__YOUR ASSIGNMENT__. When you reach the line containing "Figure 5. ( a" in the entries below, begin reproducing lines exactly, and stop once the line containing "Figure 17: Deviation" is done.

__INPUT__.
# # # # # # #
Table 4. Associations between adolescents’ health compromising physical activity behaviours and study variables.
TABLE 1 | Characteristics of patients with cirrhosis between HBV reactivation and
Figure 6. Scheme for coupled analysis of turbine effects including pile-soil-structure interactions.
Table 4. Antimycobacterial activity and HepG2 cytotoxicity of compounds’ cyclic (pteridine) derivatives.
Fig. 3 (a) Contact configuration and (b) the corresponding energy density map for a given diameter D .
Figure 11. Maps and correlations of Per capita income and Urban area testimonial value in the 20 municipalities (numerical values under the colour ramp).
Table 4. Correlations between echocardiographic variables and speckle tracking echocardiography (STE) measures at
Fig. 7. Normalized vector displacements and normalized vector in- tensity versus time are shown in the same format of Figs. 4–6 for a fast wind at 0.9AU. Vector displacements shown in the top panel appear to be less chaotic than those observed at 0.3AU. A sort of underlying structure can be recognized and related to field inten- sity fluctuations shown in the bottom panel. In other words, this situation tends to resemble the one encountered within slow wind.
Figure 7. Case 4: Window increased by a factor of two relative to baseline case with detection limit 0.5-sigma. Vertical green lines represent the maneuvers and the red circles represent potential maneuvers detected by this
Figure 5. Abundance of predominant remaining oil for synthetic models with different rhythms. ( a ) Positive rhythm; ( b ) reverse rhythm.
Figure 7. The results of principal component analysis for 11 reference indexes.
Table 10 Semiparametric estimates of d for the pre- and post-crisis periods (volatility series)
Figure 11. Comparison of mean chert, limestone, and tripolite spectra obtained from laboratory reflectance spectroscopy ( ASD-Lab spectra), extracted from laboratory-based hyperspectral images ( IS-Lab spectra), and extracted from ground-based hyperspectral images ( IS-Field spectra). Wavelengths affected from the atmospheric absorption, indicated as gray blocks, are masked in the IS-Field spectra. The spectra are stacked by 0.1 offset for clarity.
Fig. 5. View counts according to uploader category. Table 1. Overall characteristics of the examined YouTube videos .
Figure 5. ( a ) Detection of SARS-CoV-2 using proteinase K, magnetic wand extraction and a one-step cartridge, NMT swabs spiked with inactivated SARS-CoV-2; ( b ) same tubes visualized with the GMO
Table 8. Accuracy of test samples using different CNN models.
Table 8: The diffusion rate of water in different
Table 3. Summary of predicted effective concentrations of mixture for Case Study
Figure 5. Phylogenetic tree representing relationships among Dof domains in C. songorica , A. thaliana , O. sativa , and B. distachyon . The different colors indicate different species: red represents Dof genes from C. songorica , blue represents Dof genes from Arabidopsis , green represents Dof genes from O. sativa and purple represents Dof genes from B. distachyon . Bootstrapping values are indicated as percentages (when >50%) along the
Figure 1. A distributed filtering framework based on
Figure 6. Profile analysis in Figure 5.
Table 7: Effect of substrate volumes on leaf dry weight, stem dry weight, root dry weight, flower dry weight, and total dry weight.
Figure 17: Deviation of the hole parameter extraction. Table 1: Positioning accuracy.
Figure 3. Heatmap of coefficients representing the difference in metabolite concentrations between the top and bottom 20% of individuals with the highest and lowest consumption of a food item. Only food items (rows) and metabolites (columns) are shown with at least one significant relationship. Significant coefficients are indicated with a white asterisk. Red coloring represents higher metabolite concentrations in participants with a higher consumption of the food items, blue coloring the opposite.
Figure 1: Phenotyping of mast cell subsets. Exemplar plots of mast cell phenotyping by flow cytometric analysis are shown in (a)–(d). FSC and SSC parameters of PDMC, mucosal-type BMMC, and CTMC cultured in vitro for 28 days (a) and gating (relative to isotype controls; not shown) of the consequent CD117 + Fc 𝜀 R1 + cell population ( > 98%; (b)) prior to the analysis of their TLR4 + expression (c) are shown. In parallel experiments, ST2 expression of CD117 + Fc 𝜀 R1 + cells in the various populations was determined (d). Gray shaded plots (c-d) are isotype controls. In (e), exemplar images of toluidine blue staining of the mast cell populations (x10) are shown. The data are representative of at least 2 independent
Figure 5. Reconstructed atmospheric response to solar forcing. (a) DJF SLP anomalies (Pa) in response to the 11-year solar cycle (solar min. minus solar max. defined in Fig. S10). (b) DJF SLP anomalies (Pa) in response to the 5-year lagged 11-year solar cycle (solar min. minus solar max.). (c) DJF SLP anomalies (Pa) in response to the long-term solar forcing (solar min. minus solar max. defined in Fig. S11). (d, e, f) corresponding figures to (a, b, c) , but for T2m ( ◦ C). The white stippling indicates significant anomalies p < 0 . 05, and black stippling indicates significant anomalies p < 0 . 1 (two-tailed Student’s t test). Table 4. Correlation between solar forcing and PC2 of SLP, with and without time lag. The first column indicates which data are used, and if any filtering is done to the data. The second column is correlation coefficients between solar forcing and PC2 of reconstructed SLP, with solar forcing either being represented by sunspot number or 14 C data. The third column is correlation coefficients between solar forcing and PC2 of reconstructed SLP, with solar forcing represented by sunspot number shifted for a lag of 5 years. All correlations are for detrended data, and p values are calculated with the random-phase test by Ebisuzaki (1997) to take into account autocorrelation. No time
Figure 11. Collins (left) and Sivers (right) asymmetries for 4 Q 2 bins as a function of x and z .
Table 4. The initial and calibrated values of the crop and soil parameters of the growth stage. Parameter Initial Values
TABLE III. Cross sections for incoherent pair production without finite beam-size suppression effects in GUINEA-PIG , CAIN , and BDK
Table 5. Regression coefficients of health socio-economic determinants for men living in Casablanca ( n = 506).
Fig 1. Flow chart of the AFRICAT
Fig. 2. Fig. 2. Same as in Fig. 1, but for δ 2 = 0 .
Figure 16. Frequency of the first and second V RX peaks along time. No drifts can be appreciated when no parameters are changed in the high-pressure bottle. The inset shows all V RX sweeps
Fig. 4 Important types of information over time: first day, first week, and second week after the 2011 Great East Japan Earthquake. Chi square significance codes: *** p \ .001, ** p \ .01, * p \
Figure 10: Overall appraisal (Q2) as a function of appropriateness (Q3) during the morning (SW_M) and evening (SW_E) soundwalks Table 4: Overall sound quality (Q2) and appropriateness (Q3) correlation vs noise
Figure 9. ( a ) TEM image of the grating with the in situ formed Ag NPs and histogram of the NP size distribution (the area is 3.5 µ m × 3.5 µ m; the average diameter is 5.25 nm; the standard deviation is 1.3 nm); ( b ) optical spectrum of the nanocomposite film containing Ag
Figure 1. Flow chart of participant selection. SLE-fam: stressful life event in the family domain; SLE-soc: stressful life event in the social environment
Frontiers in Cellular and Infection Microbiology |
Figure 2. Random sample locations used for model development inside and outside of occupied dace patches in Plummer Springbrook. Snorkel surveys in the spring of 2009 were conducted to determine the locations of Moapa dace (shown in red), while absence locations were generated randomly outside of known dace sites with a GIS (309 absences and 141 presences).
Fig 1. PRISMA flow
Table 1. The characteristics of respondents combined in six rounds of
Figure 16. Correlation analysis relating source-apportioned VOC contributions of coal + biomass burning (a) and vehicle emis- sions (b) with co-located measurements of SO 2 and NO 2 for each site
# # # # # # #
__RESPONSE TO THE TASK__.
Figure 5. ( a ) Detection of SARS-CoV-2 using proteinase K, magnetic wand extraction and a one-step cartridge, NMT swabs spiked with inactivated SARS-CoV-2; ( b ) same tubes visualized with the GMO
Table 8. Accuracy of test samples using different CNN models.
Table 8: The diffusion rate of water in different
Table 3. Summary of predicted effective concentrations of mixture for Case Study
Figure 5. Phylogenetic tree representing relationships among Dof domains in C. songorica , A. thaliana , O. sativa , and B. distachyon . The different colors indicate different species: red represents Dof genes from C. songorica , blue represents Dof genes from Arabidopsis , green represents Dof genes from O. sativa and purple represents Dof genes from B. distachyon . Bootstrapping values are indicated as percentages (when >50%) along the
Figure 1. A distributed filtering framework based on
Figure 6. Profile analysis in Figure 5.
Table 7: Effect of substrate volumes on leaf dry weight, stem dry weight, root dry weight, flower dry weight, and total dry weight.
Figure 17: Deviation of the hole parameter extraction. Table 1: Positioning accuracy.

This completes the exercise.